Work to do =
Count the lines in the entries below that contain the string "kern", with case significant, and give only the number.

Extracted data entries

:::::

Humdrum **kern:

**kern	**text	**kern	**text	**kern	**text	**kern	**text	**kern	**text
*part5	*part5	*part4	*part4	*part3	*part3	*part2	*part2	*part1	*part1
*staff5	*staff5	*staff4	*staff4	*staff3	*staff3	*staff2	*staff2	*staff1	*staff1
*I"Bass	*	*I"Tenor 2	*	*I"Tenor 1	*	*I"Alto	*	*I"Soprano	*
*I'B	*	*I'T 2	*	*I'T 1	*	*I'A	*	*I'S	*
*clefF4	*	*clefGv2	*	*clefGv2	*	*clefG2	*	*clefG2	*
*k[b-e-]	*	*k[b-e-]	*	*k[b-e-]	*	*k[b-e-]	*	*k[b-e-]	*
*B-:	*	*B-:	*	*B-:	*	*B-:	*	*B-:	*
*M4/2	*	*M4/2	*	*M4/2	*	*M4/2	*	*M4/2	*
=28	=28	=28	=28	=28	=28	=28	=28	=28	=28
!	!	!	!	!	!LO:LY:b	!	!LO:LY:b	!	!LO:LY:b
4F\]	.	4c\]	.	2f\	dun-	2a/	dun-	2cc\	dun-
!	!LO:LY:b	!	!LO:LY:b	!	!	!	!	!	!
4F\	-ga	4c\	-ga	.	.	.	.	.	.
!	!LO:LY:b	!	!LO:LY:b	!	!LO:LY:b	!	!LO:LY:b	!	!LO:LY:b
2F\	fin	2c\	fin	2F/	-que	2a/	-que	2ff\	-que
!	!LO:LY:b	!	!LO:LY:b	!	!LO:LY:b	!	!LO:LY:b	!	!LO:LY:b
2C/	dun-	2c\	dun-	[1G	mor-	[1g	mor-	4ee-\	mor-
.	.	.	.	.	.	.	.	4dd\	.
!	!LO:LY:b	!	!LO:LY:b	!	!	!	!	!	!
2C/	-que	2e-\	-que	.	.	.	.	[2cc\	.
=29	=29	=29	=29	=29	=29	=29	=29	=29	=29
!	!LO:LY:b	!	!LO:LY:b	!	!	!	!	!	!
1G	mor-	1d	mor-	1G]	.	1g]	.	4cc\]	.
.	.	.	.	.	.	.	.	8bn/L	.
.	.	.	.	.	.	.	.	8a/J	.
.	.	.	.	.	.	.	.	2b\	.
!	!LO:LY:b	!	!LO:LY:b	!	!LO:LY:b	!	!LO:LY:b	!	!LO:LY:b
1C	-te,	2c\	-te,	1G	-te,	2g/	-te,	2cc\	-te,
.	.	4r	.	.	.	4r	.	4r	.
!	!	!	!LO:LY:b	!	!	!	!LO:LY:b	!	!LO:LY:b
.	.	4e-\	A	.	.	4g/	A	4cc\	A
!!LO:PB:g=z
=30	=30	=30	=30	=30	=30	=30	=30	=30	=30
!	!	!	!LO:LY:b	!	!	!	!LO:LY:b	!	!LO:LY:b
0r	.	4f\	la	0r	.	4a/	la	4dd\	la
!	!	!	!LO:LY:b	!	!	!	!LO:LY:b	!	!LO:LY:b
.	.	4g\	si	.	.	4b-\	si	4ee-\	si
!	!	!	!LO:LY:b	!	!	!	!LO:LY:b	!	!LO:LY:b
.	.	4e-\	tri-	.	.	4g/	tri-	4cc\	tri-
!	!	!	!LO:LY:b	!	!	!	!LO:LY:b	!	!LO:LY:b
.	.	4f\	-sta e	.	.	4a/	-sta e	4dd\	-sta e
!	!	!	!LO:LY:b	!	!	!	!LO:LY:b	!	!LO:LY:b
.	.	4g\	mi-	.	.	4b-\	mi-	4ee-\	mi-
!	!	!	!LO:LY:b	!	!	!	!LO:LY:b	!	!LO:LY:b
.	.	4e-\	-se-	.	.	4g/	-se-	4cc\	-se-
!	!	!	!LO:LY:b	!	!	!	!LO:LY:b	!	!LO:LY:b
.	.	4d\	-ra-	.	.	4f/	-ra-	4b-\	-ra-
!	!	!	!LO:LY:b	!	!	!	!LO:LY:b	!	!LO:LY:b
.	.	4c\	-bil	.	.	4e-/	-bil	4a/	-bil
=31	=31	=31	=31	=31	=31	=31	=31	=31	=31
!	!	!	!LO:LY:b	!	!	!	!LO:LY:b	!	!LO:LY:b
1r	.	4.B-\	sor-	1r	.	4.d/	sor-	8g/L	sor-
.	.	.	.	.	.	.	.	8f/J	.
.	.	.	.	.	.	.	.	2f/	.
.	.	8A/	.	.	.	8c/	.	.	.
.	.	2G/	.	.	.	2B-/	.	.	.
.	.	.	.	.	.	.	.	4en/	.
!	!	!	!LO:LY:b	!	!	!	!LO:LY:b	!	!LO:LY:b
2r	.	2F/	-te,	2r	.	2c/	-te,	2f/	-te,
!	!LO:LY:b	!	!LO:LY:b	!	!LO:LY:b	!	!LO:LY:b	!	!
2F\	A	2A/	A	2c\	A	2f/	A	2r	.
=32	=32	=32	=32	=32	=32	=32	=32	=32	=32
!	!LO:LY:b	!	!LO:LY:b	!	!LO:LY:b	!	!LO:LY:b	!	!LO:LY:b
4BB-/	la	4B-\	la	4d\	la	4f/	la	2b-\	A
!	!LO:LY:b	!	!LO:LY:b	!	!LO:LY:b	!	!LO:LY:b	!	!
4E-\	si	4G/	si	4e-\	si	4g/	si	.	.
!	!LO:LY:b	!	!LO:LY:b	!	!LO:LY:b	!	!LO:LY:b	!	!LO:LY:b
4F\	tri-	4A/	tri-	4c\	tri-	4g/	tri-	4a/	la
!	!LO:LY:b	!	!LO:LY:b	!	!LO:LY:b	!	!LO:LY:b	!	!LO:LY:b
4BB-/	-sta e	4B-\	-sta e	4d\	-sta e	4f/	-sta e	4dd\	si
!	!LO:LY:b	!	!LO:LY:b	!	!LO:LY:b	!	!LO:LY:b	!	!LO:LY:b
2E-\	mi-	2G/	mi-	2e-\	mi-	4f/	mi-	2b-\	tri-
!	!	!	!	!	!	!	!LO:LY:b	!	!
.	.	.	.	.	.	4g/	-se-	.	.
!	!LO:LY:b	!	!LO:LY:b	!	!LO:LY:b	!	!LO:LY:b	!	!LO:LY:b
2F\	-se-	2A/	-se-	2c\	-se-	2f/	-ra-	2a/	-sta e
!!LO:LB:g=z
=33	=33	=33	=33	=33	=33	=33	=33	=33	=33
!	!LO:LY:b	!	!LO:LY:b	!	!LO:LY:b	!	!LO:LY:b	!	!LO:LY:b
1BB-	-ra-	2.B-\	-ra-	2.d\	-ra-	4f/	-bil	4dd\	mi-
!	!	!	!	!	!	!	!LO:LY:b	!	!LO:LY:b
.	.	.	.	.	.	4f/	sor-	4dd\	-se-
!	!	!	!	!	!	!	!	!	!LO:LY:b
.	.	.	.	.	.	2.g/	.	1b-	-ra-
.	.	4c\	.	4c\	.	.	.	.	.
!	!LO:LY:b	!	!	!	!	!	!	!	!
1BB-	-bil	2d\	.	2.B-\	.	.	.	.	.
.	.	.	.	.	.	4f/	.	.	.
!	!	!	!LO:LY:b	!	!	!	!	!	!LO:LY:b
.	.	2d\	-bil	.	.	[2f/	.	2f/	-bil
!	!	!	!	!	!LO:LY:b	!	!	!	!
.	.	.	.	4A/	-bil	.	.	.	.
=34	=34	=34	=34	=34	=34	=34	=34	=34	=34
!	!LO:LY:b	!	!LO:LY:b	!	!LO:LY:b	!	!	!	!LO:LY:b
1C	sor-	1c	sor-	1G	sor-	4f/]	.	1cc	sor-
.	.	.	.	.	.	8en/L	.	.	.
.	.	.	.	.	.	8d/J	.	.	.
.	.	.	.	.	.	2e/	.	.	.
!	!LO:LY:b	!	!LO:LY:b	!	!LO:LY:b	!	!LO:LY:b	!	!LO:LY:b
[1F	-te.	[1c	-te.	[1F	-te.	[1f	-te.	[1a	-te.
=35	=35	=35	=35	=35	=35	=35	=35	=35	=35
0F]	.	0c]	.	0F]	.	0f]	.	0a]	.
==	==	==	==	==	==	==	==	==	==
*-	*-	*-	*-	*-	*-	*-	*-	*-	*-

:::::

Task result =
2